Squamous Metaplasia of the Colon Following Severe COVID-19
https://www.ncbi.nlm.nih.gov/pmc/articles/PMC9104499/
HEART
The existence of a non-ischemic pattern of myocardial fibrosis with lipomatous metaplasia was also found, suggesting a previous myocarditis, with no signs of pulmonary thromboembolism. The cardiovascular outcome is a real possibility in the clinical experience of the new coronavirus pandemic. The clinical signs should always guide us to put forward such possibilities, thus continuing the alert for myocarditis and Takotsubo syndrome. The patient of this case report presented myocardial injury both at an early stage of the disease and at a later stage.

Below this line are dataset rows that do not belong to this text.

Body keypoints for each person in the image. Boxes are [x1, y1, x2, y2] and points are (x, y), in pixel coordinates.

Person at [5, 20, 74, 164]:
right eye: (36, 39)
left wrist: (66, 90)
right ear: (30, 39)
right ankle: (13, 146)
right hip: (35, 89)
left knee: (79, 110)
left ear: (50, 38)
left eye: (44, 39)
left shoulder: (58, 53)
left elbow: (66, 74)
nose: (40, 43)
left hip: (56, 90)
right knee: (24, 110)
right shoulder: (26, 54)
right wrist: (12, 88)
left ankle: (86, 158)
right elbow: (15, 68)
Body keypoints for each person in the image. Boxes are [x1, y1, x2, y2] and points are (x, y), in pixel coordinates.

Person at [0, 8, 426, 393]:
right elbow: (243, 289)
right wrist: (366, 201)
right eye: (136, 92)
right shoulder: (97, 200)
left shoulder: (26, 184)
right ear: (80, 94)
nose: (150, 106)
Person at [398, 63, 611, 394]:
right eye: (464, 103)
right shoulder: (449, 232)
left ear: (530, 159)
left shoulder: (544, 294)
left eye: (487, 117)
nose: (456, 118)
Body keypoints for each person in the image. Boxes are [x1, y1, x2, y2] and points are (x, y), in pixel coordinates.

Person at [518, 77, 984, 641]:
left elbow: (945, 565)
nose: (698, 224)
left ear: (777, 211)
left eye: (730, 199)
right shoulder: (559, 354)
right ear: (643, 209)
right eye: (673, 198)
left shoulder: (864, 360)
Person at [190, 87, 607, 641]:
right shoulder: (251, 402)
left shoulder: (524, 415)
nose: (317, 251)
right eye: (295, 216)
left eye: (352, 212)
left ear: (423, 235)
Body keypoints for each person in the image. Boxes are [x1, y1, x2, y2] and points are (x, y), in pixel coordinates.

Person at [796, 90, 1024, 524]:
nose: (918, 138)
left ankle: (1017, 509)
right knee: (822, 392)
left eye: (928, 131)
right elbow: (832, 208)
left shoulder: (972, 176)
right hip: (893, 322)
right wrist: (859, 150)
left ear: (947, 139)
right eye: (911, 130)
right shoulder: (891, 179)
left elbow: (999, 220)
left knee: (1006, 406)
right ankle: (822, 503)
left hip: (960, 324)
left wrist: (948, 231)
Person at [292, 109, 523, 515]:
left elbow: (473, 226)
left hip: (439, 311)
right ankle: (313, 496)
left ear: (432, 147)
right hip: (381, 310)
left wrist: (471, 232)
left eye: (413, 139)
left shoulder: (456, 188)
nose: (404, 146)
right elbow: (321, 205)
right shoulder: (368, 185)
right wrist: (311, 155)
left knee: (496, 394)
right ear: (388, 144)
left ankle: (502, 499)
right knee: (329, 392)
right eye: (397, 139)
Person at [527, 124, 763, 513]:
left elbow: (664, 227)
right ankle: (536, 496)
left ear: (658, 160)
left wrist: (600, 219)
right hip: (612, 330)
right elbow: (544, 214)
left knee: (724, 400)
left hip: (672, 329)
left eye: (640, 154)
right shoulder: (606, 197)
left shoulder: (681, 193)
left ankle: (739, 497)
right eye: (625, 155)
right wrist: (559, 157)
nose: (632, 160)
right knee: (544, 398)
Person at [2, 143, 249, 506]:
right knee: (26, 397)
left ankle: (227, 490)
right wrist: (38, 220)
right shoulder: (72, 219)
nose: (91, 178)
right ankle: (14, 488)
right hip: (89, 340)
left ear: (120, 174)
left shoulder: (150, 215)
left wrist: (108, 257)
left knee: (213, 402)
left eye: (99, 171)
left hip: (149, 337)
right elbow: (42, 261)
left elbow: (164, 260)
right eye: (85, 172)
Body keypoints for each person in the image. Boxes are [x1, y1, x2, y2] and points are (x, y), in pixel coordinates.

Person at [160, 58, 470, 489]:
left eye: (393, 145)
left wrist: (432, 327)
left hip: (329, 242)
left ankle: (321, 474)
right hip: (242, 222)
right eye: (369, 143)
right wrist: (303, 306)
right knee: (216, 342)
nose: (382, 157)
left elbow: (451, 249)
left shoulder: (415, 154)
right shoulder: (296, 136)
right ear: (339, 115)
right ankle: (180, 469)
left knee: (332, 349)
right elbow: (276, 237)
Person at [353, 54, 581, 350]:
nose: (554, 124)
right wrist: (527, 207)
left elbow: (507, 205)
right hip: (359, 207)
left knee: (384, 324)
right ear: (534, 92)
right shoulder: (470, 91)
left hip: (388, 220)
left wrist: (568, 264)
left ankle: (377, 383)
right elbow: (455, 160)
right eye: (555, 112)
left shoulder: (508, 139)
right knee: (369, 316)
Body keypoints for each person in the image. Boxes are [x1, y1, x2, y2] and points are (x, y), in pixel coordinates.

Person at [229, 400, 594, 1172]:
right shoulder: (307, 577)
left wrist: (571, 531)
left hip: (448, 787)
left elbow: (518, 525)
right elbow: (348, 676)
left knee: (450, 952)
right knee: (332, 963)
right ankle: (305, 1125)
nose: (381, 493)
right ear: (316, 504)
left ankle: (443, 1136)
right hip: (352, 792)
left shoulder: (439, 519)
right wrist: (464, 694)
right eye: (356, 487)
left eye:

Cardiac Manifestations Associated With Coronavirus Disease: A Case Report
https://www.scielo.br/j/ijcs/a/s6w9XLTDVtvzGbkdV3HVYnr/?format=pdf&lang=en
This lipomatous metaplasia, as mentioned in one of my recent posts, I believe, may be at the core of the sudden cardiac deaths we are observing. I am suspect of the authors stating: “suggesting a previous myocarditis.” I don’t buy it.
CODA
What I am endeavoring to demonstrate with this post, is that the Spike Protein induces such stress on cells, unlike anything we have ever observed, that they CHANGE WHAT THEY ARE to deal with the stress. One could use a psychiatric comparison: They become Schizophrenic.
And, doesn’t this make sense? After all, couldn’t this response be scaled on a gradient? Some cells change “who” they are in response to the Spike Protein’s stress. Some nobly bow out (become Senescent). And some die.
Living on a break: cellular senescence as a DNA-damage response
https://www.nature.com/articles/nrc2440
SPED AS PRELUDE TO A METAPLASTIC DISEASE: PULMONARY, HEPATIC, GASTROINTESTINAL AND CARDIAC COVID FINDINGS
Practically every article, Walter, screams bioweapon, when taken together.
Have we checked spike protein for latent radioactivity? Just kidding, but what exactly does it not screw up? How could anyone even attempt to claim this is some "therapeutic agent."
"Oh it's OK, we're putting defibrillators in all the grammar schools."
"Another 10,000 defibrillators are being installed in British schools and public places to normalise heart attacks and to make the gullible think that it is normal to have heart attacks at the age of 16 (and to make them believe that the heart attacks are nothing whatsoever to do with the toxic covid-19 jab). Most of the defibrillators will be useless, of course, because no one will know how to use them properly." --Vernon Coleman
Ouch. Is this likely to happen in not - severe covid also, with lasting cellular screw-ups under the surface, unnoticed while people feel like they've recovered?